レイキャビク(アイスランド), 2022年10月25日 /PRNewswire/ -- アムジェンの子会社、deCODE geneticsの科学者らは24日、非アルコール性脂肪性肝疾患(NAFLD)についての大規模な全ゲノム関連解析をネイチャー・ジェネティクス(Nature Genetics)誌に発表した。
NAFLDに関連する配列変異体が同定され、潜在的な薬物ターゲットとなることを指し示す、希少な保護機能喪失型変異体を含んでいた。血漿のプロテオーム解析は、NAFLDの病因についての洞察をさらに深めた。
NAFLDは増え続けている健康問題で、世界人口の最大25%に影響を及ぼすと推定されている。非アルコール性脂肪肝(NAFL)は、過度のアルコール消費などの特定可能な原因がなく肝臓の5%以上に脂肪がたまっている状態で、これがNAFLDの第1段階となる。NAFLは、非アルコール性脂肪肝炎(NASH)に進行しうるもので、さらに肝硬変や肝細胞がん(HCC)にも進行しうる。NAFLDは診断と監視が難しい場合があり、現在、利用可能な療法はない。したがって、潜在的な薬物ターゲットとバイオマーカーの同定が非常に重要になる。

§ 実施事項
1. NAFLDに関する記事では、潜在的な薬物ターゲットとバイオマーカーの同定が非常に重要だとされています。その理由を1～3文で説明してください。
2. NAFLDに関する記事のうち、「レイキャビク(アイスランド), 2022年10月25日 /PRNewswire/」を含む箇所から始め、「ついての洞察をさらに深めた。」の後で終わる部分を、原文どおりに出力してください。
3. NAFLDに関する記事の続きを、最後の文の次から書き進めてください。

§ 生データ
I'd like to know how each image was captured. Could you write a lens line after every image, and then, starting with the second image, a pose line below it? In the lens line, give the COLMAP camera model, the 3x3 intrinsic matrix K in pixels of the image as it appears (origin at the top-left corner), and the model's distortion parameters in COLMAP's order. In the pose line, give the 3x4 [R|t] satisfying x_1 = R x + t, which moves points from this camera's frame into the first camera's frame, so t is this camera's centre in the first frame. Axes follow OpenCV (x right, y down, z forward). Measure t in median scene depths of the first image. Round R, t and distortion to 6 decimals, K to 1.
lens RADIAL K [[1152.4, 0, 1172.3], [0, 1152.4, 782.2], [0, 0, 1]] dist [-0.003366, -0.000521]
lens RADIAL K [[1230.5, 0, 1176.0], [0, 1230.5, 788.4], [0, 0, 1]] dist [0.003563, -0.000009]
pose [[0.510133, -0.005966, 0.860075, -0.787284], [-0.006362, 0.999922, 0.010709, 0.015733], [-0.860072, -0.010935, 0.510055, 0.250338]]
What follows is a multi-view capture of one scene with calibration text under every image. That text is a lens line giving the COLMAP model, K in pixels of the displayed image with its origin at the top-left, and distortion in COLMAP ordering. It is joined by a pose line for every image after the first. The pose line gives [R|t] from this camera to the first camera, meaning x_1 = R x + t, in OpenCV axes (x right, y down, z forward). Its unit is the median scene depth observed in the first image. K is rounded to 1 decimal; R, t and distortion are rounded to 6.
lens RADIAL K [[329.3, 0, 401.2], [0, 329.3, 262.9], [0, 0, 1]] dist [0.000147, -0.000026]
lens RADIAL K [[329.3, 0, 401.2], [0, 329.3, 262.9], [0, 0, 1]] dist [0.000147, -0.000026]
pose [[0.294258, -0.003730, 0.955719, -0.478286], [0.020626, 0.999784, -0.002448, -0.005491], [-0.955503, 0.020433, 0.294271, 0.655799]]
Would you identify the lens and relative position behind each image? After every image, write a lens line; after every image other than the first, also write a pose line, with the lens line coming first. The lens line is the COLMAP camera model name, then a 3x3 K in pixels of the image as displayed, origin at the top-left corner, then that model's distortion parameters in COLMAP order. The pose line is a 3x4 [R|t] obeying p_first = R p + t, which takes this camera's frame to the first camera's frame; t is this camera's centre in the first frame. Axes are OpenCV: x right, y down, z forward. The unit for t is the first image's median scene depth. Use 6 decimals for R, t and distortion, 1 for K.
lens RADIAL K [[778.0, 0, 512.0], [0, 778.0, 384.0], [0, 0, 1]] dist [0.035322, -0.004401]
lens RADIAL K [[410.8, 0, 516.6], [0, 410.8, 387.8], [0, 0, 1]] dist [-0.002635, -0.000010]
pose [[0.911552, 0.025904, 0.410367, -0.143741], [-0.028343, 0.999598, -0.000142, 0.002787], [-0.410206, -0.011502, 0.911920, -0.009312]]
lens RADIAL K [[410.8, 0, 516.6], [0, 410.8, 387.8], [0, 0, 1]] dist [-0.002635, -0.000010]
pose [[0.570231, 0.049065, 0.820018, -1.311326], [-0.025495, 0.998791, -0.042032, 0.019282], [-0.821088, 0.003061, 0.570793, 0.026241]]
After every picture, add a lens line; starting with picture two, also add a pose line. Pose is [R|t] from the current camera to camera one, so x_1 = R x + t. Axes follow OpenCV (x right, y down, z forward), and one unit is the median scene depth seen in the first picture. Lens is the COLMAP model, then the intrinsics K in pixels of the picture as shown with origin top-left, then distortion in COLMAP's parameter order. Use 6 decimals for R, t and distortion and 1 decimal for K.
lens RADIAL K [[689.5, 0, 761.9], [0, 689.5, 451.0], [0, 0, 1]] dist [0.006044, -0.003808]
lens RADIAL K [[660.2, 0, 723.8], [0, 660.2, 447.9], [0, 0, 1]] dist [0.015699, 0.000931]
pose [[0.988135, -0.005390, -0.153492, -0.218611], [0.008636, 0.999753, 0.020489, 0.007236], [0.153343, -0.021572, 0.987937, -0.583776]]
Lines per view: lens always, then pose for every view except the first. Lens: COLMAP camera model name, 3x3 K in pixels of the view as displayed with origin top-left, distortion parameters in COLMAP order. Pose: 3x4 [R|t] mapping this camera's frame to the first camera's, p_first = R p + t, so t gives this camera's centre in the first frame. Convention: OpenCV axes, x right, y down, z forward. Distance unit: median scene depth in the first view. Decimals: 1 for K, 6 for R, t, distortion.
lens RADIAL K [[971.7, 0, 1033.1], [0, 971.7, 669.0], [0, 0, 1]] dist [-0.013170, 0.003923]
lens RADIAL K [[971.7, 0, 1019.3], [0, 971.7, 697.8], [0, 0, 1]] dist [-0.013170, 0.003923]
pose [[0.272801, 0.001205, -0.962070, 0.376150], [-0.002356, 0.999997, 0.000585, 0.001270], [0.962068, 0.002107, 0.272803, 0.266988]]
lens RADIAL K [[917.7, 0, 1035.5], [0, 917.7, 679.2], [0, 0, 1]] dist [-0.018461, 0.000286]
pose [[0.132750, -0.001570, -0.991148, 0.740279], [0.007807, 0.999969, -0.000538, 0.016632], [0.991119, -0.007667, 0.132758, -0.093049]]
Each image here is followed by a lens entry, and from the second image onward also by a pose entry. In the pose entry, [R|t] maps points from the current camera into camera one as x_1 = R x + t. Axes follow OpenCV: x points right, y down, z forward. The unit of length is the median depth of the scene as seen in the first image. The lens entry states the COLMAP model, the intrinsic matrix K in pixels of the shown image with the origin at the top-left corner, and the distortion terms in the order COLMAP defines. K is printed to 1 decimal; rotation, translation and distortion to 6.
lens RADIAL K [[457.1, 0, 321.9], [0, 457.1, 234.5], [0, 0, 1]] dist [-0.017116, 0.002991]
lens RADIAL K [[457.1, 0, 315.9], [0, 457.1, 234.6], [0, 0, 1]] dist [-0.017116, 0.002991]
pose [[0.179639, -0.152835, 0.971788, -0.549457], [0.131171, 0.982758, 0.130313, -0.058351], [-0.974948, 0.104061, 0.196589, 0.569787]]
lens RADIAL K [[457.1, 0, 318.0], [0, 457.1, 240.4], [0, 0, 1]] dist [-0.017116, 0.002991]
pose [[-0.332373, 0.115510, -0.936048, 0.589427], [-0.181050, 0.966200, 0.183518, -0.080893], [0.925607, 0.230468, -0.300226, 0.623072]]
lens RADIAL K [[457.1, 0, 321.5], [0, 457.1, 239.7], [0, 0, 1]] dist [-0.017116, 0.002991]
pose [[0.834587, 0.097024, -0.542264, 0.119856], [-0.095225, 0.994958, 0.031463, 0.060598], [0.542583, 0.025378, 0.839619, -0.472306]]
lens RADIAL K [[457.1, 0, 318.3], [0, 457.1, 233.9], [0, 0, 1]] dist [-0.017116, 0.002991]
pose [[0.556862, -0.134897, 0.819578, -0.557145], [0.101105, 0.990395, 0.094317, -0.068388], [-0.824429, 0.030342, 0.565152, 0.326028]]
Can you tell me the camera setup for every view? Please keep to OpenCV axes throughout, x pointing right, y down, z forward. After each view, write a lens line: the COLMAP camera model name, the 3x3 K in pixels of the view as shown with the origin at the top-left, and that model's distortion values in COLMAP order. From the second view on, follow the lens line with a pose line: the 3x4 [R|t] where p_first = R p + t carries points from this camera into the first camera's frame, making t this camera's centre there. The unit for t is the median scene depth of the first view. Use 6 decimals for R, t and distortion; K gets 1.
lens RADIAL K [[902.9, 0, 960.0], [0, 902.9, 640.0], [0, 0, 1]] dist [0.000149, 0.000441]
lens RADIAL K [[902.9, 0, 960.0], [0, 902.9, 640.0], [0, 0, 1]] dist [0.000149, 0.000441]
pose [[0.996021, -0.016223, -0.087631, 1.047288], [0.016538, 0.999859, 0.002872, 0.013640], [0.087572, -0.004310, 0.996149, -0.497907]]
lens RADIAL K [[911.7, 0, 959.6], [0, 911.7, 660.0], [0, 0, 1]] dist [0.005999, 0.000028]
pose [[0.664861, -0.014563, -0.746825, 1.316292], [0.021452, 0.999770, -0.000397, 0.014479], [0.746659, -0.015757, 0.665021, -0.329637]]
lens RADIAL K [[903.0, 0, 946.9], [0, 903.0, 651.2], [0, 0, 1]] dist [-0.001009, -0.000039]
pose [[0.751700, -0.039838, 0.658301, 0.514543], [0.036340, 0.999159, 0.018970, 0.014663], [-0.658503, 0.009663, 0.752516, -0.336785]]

§ 課題別解答
1. NAFLDは診断と監視が難しい場合があり、現在、利用可能な療法がないためです。そのため、潜在的な薬物ターゲットとバイオマーカーの同定が非常に重要になるとされています。

2.
レイキャビク(アイスランド), 2022年10月25日 /PRNewswire/ -- アムジェンの子会社、deCODE geneticsの科学者らは24日、非アルコール性脂肪性肝疾患(NAFLD)についての大規模な全ゲノム関連解析をネイチャー・ジェネティクス(Nature Genetics)誌に発表した。
NAFLDに関連する配列変異体が同定され、潜在的な薬物ターゲットとなることを指し示す、希少な保護機能喪失型変異体を含んでいた。血漿のプロテオーム解析は、NAFLDの病因についての洞察をさらに深めた。

3.
NAFL、肝硬変およびHCCの大規模な全ゲノム関連解析が実施され、発現とプロテオームのデータを統合した結果が得られた。NAFLについては、36116の肝臓MRIから抽出したプロトン密度脂肪画分(PDFF)に加え、アイスランド、英国、米国、フィンランドからの9491の臨床例が利用された。科学者が発見した配列変異体のうち、アイスランドの集団で、まれで、機能を保護的に喪失したと予測された変異体がMTARC1とGPAMにあった。これは、MTARC1またはGPAMを抑制することが、NAFLまたはNASHの治療に役立つ可能性があることを示唆する。
血漿中で測定された何千ものタンパク質のレベルを分析したところ、疾患や疾患の進行、またはターゲットとの関与について、潜在的なバイオマーカーが同定された。また、プロテオーム解析のデータを用いて、NAFLと肝硬変を区別することができるモデルが構築された。したがって今回の結果は、NAFLDを評価・診断するための、非侵襲的ツールの開発に向けた道を提供するものだ。
さらに、52の他の表現型や形質との関連を調べることで、同定された変異体の多面的な効果を探った。BMIはNAFLDの最も一般的な危険因子の1つであり、長期的なPDFF測定により、NAFLD危険因子としてよく知られているPNPLA3のp.Ile148Metのキャリアは、非キャリアよりもBMIの変化の影響を受けやすいことが示唆された。
本研究は、NAFLDの遺伝的基盤に光を当てるために行われたこれまでで最大規模の研究であり、この結果がNAFLDに苦しむ患者を助ける診断ツールや治療法の開発に貢献することが期待される。